- **Directions**: Reproduce the records below line for line, switching "zero-indexed" for "0-indexed" wherever it occurs and leaving everything else unchanged.

------ Supplied records ------

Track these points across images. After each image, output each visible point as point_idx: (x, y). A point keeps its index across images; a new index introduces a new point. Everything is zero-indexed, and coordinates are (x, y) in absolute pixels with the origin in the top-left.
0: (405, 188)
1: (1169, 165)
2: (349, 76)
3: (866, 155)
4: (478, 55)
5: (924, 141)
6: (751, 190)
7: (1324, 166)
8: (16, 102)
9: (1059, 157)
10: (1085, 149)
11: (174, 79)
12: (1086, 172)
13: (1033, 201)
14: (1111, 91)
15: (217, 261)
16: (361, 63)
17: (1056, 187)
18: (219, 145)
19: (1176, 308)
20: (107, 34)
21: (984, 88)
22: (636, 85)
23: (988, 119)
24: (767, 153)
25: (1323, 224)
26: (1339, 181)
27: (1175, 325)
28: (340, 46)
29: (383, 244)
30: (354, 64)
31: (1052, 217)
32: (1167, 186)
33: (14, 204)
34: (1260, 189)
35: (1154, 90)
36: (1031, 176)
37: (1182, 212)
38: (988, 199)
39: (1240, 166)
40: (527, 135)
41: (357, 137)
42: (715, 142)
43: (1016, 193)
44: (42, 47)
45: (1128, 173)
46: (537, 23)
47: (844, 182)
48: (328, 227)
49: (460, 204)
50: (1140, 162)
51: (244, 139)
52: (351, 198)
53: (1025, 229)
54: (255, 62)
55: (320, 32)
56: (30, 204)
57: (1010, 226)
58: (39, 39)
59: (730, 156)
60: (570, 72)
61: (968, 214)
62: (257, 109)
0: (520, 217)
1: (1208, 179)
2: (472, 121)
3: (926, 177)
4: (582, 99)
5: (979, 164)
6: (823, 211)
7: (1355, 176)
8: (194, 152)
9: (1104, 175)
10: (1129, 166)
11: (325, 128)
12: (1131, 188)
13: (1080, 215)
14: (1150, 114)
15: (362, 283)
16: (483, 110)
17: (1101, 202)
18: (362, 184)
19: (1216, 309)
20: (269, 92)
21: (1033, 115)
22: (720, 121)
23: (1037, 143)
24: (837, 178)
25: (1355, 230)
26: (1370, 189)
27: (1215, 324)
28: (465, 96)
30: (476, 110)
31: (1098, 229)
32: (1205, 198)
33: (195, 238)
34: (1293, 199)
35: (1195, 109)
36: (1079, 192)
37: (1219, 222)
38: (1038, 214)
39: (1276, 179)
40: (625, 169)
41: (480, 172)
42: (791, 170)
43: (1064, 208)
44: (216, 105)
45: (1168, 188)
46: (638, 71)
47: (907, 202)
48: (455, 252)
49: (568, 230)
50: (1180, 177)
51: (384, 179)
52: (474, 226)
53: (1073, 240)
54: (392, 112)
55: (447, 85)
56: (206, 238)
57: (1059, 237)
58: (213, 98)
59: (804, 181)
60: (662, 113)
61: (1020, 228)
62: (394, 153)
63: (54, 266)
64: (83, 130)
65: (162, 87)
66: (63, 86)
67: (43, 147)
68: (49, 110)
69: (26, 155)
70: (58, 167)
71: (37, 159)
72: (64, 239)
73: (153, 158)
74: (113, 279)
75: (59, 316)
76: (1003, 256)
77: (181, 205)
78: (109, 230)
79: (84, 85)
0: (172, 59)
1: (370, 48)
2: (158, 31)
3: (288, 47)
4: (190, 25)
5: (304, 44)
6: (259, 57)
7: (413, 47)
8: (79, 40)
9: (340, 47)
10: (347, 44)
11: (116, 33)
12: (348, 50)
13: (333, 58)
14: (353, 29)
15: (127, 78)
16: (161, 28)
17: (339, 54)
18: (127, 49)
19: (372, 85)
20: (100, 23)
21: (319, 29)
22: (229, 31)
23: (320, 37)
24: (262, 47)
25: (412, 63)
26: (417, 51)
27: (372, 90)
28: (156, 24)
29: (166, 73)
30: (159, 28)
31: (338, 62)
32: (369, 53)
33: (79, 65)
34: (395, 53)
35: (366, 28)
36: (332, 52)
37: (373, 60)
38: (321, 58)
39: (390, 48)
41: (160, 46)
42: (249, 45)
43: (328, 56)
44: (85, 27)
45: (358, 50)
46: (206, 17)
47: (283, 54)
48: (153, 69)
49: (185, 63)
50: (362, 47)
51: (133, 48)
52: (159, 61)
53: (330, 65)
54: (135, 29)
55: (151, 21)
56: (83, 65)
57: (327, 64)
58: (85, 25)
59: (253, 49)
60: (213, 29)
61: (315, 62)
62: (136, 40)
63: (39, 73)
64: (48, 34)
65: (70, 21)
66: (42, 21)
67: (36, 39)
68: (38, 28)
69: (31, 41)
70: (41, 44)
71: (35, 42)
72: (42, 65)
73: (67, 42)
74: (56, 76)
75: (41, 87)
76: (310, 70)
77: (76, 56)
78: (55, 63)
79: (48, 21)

------

- **Answer to this exercise**:
Track these points across images. After each image, output each visible point as point_idx: (x, y). A point keeps its index across images; a new index introduces a new point. Everything is 0-indexed, and coordinates are (x, y) in absolute pixels with the origin in the top-left.
0: (405, 188)
1: (1169, 165)
2: (349, 76)
3: (866, 155)
4: (478, 55)
5: (924, 141)
6: (751, 190)
7: (1324, 166)
8: (16, 102)
9: (1059, 157)
10: (1085, 149)
11: (174, 79)
12: (1086, 172)
13: (1033, 201)
14: (1111, 91)
15: (217, 261)
16: (361, 63)
17: (1056, 187)
18: (219, 145)
19: (1176, 308)
20: (107, 34)
21: (984, 88)
22: (636, 85)
23: (988, 119)
24: (767, 153)
25: (1323, 224)
26: (1339, 181)
27: (1175, 325)
28: (340, 46)
29: (383, 244)
30: (354, 64)
31: (1052, 217)
32: (1167, 186)
33: (14, 204)
34: (1260, 189)
35: (1154, 90)
36: (1031, 176)
37: (1182, 212)
38: (988, 199)
39: (1240, 166)
40: (527, 135)
41: (357, 137)
42: (715, 142)
43: (1016, 193)
44: (42, 47)
45: (1128, 173)
46: (537, 23)
47: (844, 182)
48: (328, 227)
49: (460, 204)
50: (1140, 162)
51: (244, 139)
52: (351, 198)
53: (1025, 229)
54: (255, 62)
55: (320, 32)
56: (30, 204)
57: (1010, 226)
58: (39, 39)
59: (730, 156)
60: (570, 72)
61: (968, 214)
62: (257, 109)
0: (520, 217)
1: (1208, 179)
2: (472, 121)
3: (926, 177)
4: (582, 99)
5: (979, 164)
6: (823, 211)
7: (1355, 176)
8: (194, 152)
9: (1104, 175)
10: (1129, 166)
11: (325, 128)
12: (1131, 188)
13: (1080, 215)
14: (1150, 114)
15: (362, 283)
16: (483, 110)
17: (1101, 202)
18: (362, 184)
19: (1216, 309)
20: (269, 92)
21: (1033, 115)
22: (720, 121)
23: (1037, 143)
24: (837, 178)
25: (1355, 230)
26: (1370, 189)
27: (1215, 324)
28: (465, 96)
30: (476, 110)
31: (1098, 229)
32: (1205, 198)
33: (195, 238)
34: (1293, 199)
35: (1195, 109)
36: (1079, 192)
37: (1219, 222)
38: (1038, 214)
39: (1276, 179)
40: (625, 169)
41: (480, 172)
42: (791, 170)
43: (1064, 208)
44: (216, 105)
45: (1168, 188)
46: (638, 71)
47: (907, 202)
48: (455, 252)
49: (568, 230)
50: (1180, 177)
51: (384, 179)
52: (474, 226)
53: (1073, 240)
54: (392, 112)
55: (447, 85)
56: (206, 238)
57: (1059, 237)
58: (213, 98)
59: (804, 181)
60: (662, 113)
61: (1020, 228)
62: (394, 153)
63: (54, 266)
64: (83, 130)
65: (162, 87)
66: (63, 86)
67: (43, 147)
68: (49, 110)
69: (26, 155)
70: (58, 167)
71: (37, 159)
72: (64, 239)
73: (153, 158)
74: (113, 279)
75: (59, 316)
76: (1003, 256)
77: (181, 205)
78: (109, 230)
79: (84, 85)
0: (172, 59)
1: (370, 48)
2: (158, 31)
3: (288, 47)
4: (190, 25)
5: (304, 44)
6: (259, 57)
7: (413, 47)
8: (79, 40)
9: (340, 47)
10: (347, 44)
11: (116, 33)
12: (348, 50)
13: (333, 58)
14: (353, 29)
15: (127, 78)
16: (161, 28)
17: (339, 54)
18: (127, 49)
19: (372, 85)
20: (100, 23)
21: (319, 29)
22: (229, 31)
23: (320, 37)
24: (262, 47)
25: (412, 63)
26: (417, 51)
27: (372, 90)
28: (156, 24)
29: (166, 73)
30: (159, 28)
31: (338, 62)
32: (369, 53)
33: (79, 65)
34: (395, 53)
35: (366, 28)
36: (332, 52)
37: (373, 60)
38: (321, 58)
39: (390, 48)
41: (160, 46)
42: (249, 45)
43: (328, 56)
44: (85, 27)
45: (358, 50)
46: (206, 17)
47: (283, 54)
48: (153, 69)
49: (185, 63)
50: (362, 47)
51: (133, 48)
52: (159, 61)
53: (330, 65)
54: (135, 29)
55: (151, 21)
56: (83, 65)
57: (327, 64)
58: (85, 25)
59: (253, 49)
60: (213, 29)
61: (315, 62)
62: (136, 40)
63: (39, 73)
64: (48, 34)
65: (70, 21)
66: (42, 21)
67: (36, 39)
68: (38, 28)
69: (31, 41)
70: (41, 44)
71: (35, 42)
72: (42, 65)
73: (67, 42)
74: (56, 76)
75: (41, 87)
76: (310, 70)
77: (76, 56)
78: (55, 63)
79: (48, 21)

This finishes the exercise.